Search code examples
mysqlcsvdouble-quotesload-data-infile

MySQL Load data infile -- double quotes in a double quoted value as "a "double" quoted value"


I have a csv file with millions of rows. Here is the command I am using to load data

load data local infile 'myfile' into table test.mytable
fields terminated by ',' optionally enclosed by '"'
lines terminated by '\n' ignore 1 lines

This caters almost everything except some of the lines where there are double quotes inside a double quoted string. as in

"first column",second column,"third column has "double quotes" inside", fourth column

It truncates the third column and give me warning as this row does not contain data for all columns.

Appreciate your help


Solution

  • The CSV is broken. There is no way MySQL or any program can import it. The double quotes needed to be escaped if inside a column.

    You might fix the CSV with a script. If the quotes doesn't have a comma in front or behind it, it's probably part of the text and should be escaped.

    The following regular expression will do a negative lookbehind and lookahead to find quotes that don't have a quote right in front or behind it.
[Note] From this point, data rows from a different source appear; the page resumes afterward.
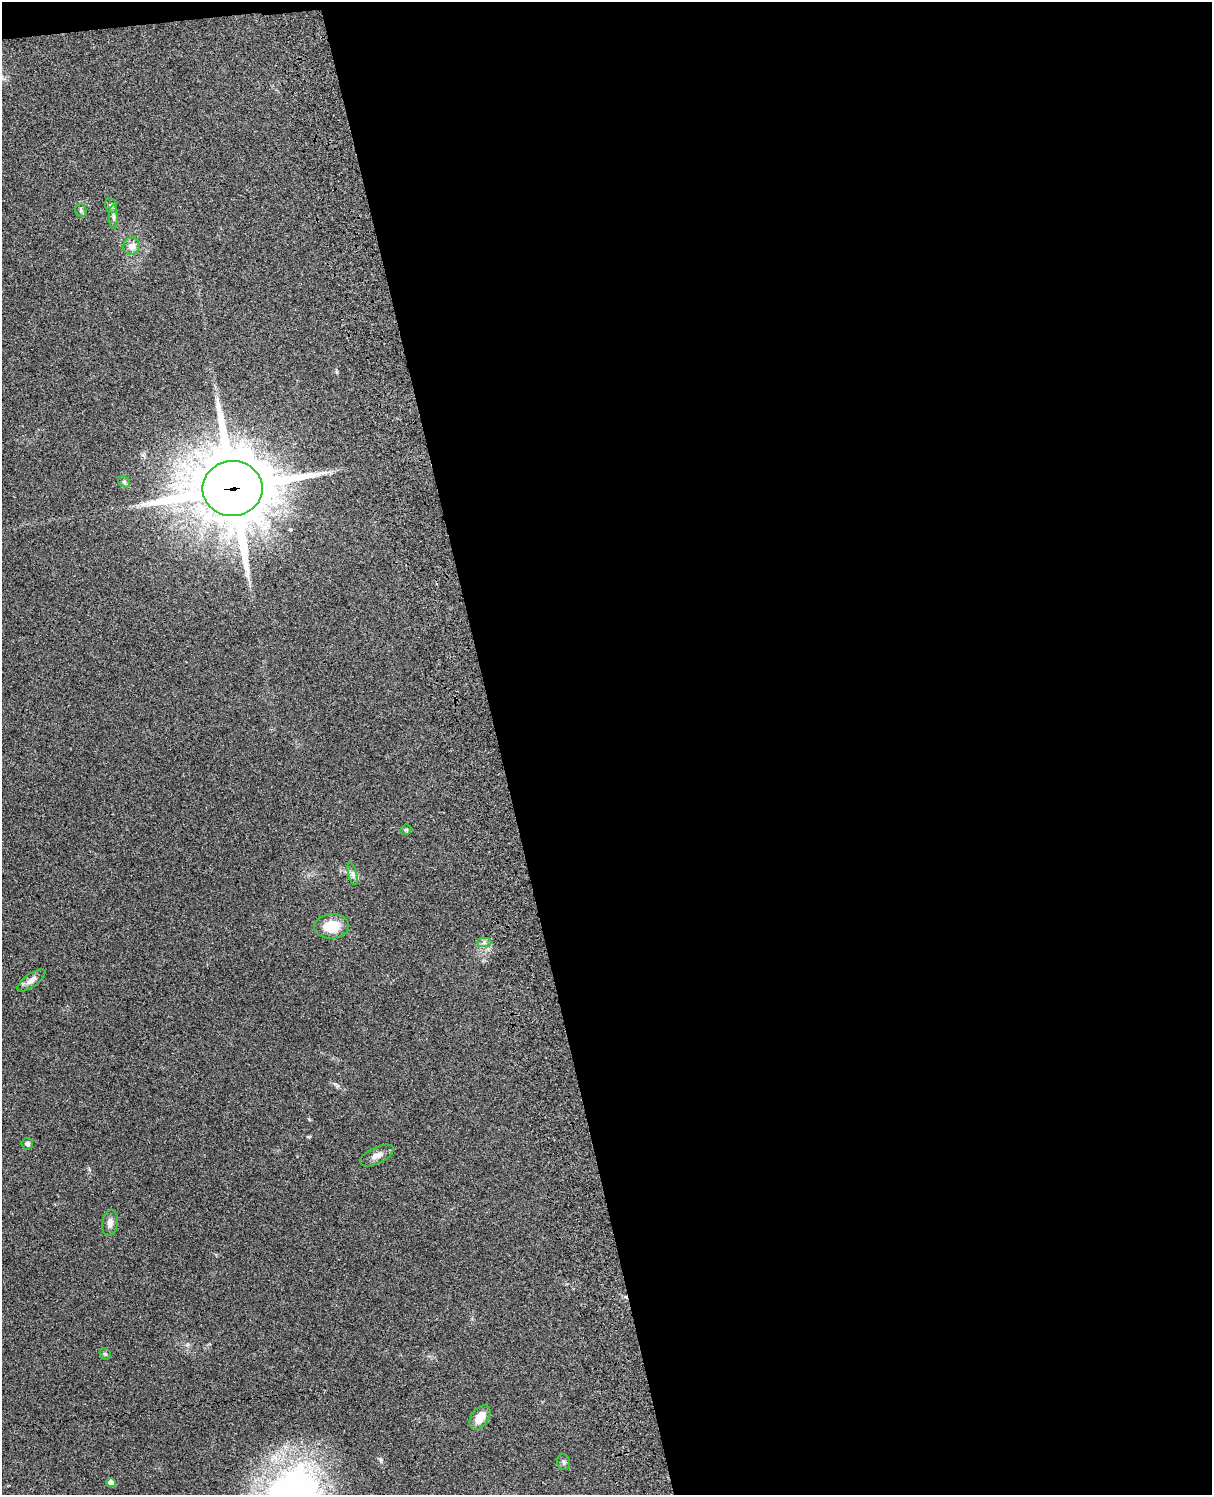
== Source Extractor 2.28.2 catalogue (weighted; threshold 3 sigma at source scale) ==
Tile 4 of 4 x 3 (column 4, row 1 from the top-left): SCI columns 3749-4958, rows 3151-4643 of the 5079 x 4922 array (HDU 1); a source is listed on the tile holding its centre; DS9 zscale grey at full resolution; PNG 1214 x 1497 px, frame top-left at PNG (2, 2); each listed source drawn as its Kron ellipse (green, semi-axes under 4 px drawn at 4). Shown black and unused: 59% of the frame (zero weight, under 3 of 4 exposures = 6% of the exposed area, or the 3 px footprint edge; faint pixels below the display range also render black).
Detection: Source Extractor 2.28.2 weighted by HDU 2 'WHT'; one run over the whole footprint, this tile lists its part. Background 0.0911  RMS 0.0062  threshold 0.0279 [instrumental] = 3 sigma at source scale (4.5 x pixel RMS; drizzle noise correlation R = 1.50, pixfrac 1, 0.05/0.05 arcsec/px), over >= 5 px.
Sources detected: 18; all 18 listed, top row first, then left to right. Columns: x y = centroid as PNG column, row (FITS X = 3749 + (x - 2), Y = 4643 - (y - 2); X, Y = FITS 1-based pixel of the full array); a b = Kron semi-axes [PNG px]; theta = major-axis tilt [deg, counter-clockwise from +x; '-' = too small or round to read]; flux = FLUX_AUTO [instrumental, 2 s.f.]
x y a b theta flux
111 206 7 6 - 1.3
81 210 6 5 - 1.2
113 217 12 4 -90 2
131 246 8 8 - 4.8
124 482 6 5 - 1.1
232 488 30 27 5 5300
406 830 6 5 - 0.82
353 874 11 3 -75 1.7
332 926 17 12 4 14
484 942 7 4 1 1.4
31 980 17 6 37 3.5
27 1144 6 6 - 1.7
377 1155 18 8 26 4.6
110 1223 13 7 80 3.5
105 1354 6 5 - 0.9
480 1418 14 8 55 9.3
564 1462 8 6 -70 1.4
111 1482 5 4 - 4.3
Overlapping masked pixels (flux is a lower limit): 1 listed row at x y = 232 488
Unlisted compact peaks at least as high as the median listed source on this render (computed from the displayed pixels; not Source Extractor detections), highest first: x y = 381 1460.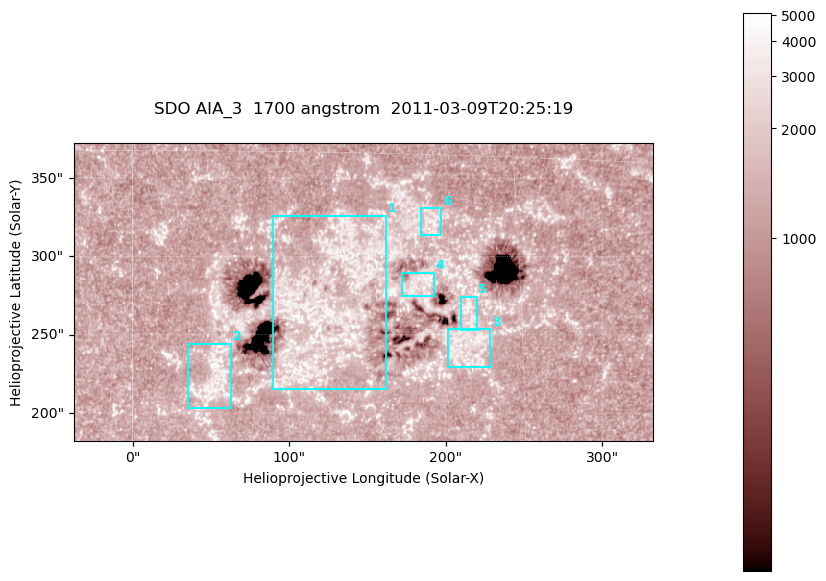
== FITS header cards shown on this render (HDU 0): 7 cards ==
TELESCOP= 'SDO     '           /
INSTRUME= 'AIA_3   '           /
WAVELNTH=                 1700 /
WAVEUNIT= 'angstrom'           /
DATE-OBS= '2011-03-09T20:25:19.714' /
CTYPE1  = 'HPLN-TAN'           /
CTYPE2  = 'HPLT-TAN'           /

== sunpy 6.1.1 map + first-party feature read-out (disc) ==
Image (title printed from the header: SDO AIA_3  1700 angstrom  2011-03-09T20:25:19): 603 x 310 px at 0.613 arcsec/px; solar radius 967 arcsec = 1577 px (partial field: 2.4% of the solar disc is inside the frame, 100% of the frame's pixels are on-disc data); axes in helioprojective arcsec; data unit not stated in the header (colour bar unlabelled)
Pointing: header CRPIX1/2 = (2053.97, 2042.58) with CRVAL1/2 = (0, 0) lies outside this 603 x 310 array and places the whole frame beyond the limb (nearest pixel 1.43 R_sun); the SolarSoft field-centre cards XCEN/YCEN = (147.2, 277.3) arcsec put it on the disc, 1883 arcsec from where CRPIX/CRVAL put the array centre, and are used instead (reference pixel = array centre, CRVAL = XCEN/YCEN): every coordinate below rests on XCEN/YCEN
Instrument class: DISC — disc imager (sunpy class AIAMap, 1700 A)
Bright regions (active regions / flare kernels): reference = the on-disc median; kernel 5 px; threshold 5 sigma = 1462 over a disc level ~1243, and >= 1.15x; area >= 186 px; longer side >= 4 px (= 2.5 arcsec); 6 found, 6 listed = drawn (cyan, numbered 1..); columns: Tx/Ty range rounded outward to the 2 arcsec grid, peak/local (2 s.f.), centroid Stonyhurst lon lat
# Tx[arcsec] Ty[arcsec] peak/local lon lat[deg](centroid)
1 90..162 214..326 4.4 +7 +9
2 34..64 202..244 3.7 +3 +6
3 200..230 228..254 3.1 +13 +7
4 172..192 274..290 3.2 +11 +10
5 208..220 252..274 3.1 +13 +9
6 184..198 312..332 2.9 +12 +12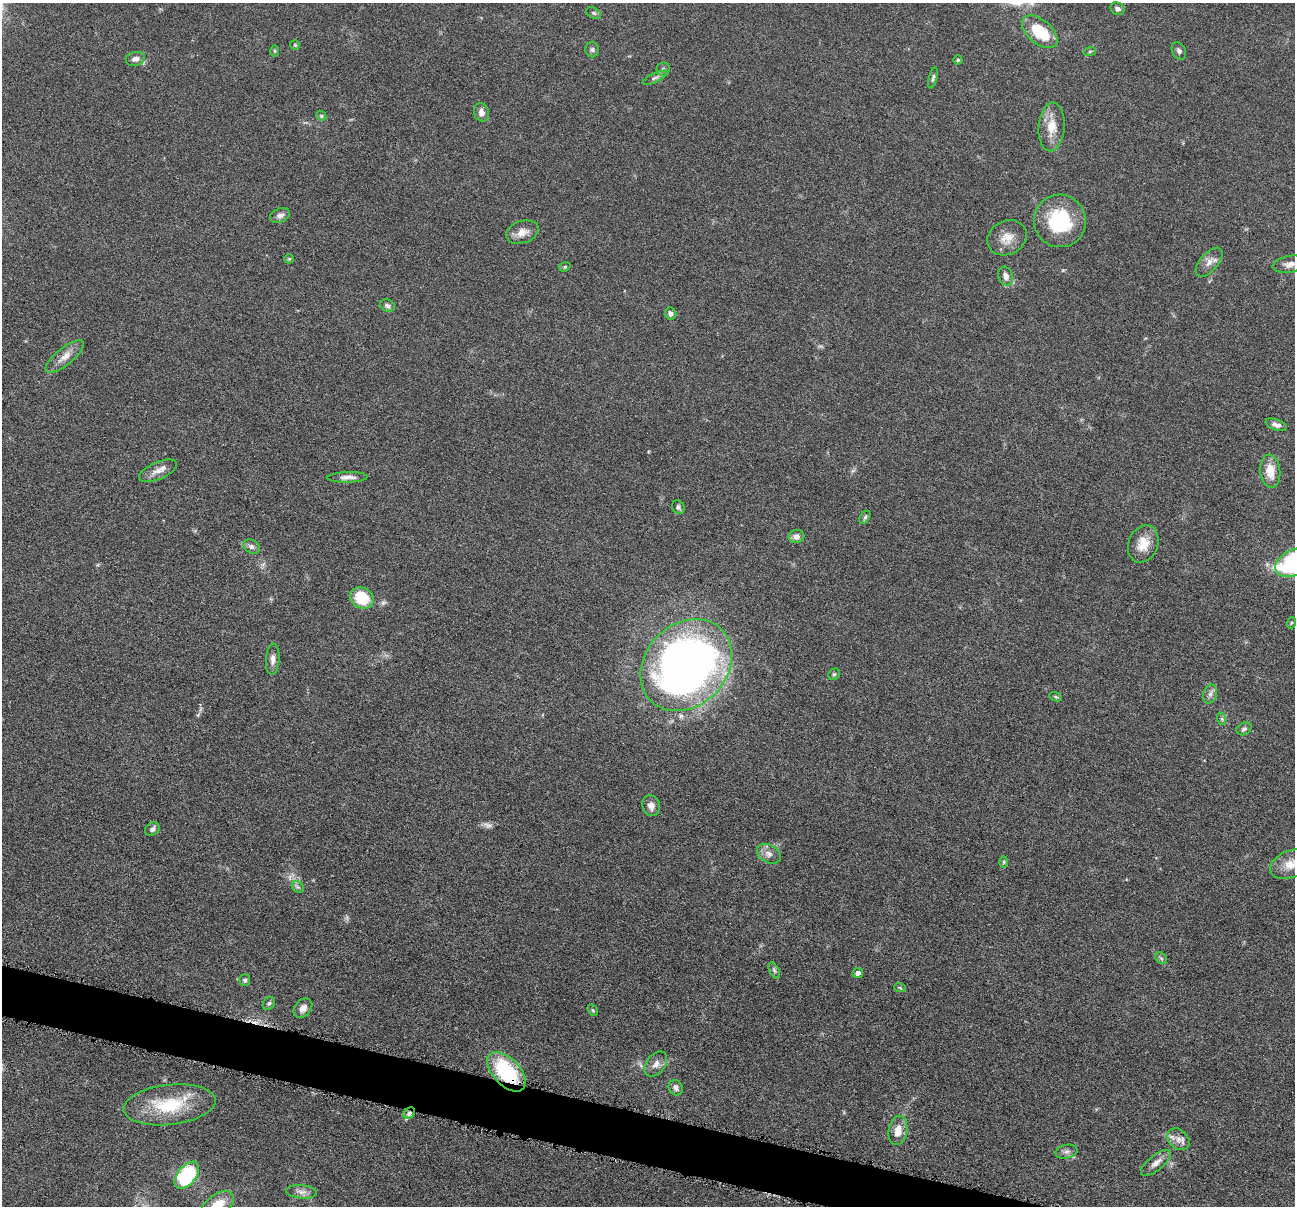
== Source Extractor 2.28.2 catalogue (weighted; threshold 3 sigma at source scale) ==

    /(?<!^)(?<!,)(\s*)"(\s*)(?!,)(?!$)/
    

    See it on regex101


    On the command like you can run

    perl -pe 's/(?<!,)(?<!^)(\s*)"(\s*)(?!,)(?!$)/\1\\"\2/g' data.csv > data-fixed.csv
    

    Note that this method isn't fool proof. If there is a double quote that does have a comma behind it but is part of the text, there is little you can do to fix the CSV. In that case, the script simply has no way of knowing if it's a column delimiter or not.